Stored data:
++++++

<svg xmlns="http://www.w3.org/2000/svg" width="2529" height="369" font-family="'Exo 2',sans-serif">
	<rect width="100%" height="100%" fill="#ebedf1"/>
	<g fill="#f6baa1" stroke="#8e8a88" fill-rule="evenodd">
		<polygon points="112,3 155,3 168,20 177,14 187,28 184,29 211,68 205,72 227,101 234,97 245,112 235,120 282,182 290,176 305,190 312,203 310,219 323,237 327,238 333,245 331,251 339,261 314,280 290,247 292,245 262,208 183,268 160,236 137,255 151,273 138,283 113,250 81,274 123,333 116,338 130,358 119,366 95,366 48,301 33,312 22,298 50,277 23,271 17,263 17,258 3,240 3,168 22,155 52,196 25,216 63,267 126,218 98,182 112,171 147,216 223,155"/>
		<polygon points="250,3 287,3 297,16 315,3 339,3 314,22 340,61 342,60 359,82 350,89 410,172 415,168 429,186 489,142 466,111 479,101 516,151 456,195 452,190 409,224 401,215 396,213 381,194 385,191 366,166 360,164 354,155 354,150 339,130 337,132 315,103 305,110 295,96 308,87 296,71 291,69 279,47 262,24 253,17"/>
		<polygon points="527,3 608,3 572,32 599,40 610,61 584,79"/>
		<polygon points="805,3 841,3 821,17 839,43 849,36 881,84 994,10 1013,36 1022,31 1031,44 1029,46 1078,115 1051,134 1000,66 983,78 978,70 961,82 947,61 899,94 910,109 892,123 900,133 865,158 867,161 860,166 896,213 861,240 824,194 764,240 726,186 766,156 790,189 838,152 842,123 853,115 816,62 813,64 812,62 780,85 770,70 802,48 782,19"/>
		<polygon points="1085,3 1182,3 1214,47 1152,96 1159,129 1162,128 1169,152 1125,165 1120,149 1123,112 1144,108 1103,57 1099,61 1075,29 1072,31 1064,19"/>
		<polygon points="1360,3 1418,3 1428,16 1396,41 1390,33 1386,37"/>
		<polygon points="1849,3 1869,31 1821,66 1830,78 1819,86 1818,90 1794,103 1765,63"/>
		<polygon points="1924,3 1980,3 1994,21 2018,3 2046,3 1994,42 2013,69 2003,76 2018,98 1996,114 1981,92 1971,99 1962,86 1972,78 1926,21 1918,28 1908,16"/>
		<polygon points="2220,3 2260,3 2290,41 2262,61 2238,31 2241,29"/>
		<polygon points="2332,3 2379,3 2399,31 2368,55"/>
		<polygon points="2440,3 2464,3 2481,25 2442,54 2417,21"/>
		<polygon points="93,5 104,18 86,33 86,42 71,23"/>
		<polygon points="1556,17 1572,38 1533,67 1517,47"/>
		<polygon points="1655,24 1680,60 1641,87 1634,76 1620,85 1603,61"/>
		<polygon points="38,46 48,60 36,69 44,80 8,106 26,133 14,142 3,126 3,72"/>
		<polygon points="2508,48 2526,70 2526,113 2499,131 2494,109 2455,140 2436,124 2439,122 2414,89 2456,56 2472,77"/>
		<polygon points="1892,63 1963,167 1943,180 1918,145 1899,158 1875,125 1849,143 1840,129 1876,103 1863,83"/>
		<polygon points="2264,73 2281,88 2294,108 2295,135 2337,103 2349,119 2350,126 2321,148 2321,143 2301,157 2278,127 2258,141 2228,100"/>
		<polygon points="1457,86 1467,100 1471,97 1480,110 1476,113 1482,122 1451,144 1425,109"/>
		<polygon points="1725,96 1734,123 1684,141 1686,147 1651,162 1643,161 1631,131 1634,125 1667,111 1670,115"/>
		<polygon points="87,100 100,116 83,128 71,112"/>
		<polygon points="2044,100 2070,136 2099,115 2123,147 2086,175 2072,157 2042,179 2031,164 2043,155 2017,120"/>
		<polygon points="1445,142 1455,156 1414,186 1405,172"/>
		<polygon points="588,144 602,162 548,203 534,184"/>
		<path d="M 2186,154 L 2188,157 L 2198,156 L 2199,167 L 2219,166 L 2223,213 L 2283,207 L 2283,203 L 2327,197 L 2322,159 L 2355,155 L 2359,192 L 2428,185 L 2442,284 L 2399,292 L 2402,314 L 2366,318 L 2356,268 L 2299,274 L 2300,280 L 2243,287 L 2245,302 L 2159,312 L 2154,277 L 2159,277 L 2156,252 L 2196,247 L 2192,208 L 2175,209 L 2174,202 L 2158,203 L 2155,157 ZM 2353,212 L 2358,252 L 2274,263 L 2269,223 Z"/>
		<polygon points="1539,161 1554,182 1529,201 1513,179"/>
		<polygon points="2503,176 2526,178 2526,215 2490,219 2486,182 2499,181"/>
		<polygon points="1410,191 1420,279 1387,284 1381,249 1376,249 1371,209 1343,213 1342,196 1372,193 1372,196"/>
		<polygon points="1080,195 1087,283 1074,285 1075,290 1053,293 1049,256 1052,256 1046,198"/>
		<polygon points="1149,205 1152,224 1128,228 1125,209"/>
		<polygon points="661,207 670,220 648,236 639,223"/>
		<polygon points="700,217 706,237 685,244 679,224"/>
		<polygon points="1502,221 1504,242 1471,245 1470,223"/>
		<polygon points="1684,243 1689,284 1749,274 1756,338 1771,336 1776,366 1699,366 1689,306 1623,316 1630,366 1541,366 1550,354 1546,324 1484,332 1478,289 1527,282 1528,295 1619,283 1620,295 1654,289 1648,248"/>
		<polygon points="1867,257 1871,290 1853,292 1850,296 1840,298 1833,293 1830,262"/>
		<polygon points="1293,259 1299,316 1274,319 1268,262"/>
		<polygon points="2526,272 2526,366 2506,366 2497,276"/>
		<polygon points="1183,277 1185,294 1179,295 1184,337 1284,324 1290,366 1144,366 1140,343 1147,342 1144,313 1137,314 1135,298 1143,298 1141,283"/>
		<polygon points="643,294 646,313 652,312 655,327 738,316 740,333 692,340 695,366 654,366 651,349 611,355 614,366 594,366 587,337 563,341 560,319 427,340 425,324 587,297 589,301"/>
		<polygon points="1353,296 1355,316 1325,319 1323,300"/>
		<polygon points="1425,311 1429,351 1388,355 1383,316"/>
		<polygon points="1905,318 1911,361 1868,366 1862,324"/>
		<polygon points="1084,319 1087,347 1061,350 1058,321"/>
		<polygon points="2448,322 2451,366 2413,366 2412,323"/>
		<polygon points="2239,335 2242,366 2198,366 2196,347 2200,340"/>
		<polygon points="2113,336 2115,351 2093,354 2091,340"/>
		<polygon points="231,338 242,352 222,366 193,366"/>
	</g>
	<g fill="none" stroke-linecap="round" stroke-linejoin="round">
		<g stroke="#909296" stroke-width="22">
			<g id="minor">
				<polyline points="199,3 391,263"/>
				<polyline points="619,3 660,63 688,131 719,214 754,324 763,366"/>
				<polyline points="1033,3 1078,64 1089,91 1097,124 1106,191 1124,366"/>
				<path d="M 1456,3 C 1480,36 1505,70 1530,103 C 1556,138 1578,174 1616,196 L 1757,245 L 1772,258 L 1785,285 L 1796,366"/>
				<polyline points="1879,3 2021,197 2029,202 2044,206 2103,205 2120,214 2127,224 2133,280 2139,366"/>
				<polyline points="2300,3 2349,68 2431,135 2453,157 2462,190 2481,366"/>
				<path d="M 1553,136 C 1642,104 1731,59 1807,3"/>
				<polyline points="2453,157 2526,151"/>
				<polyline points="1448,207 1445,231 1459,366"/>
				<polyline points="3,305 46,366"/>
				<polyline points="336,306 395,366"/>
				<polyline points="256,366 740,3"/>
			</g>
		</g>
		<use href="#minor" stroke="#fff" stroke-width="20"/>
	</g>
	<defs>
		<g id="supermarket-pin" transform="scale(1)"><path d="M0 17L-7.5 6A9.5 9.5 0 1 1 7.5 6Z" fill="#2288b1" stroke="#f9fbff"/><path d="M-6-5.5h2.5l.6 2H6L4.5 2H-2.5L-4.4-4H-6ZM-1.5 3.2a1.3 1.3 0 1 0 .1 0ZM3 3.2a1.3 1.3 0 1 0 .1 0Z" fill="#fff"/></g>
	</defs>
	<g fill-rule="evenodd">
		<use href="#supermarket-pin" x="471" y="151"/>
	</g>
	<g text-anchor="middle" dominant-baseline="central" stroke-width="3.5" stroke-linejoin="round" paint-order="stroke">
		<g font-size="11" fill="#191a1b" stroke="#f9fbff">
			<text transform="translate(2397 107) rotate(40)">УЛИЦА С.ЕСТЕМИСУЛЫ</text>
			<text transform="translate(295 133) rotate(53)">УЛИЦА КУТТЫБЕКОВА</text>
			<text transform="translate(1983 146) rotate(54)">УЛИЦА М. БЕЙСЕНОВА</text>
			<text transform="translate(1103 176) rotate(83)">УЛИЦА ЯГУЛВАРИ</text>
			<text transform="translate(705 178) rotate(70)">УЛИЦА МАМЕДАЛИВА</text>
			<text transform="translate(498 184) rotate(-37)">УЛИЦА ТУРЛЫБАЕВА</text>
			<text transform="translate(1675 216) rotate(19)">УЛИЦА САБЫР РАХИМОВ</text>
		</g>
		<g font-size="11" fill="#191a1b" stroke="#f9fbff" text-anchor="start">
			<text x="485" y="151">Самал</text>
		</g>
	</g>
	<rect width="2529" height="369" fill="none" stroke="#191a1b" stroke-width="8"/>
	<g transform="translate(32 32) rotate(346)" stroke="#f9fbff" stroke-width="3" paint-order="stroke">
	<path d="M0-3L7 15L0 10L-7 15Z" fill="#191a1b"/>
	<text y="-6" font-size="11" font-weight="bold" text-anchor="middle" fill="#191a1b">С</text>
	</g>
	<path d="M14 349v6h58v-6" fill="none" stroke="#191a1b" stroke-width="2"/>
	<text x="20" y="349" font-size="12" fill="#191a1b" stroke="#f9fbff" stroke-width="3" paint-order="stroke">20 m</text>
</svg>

++++++

= Description of the task =
All lines that hold the word "linejoin" should be copied from the data.

= Result of the task =
	<g fill="none" stroke-linecap="round" stroke-linejoin="round">
	<g text-anchor="middle" dominant-baseline="central" stroke-width="3.5" stroke-linejoin="round" paint-order="stroke">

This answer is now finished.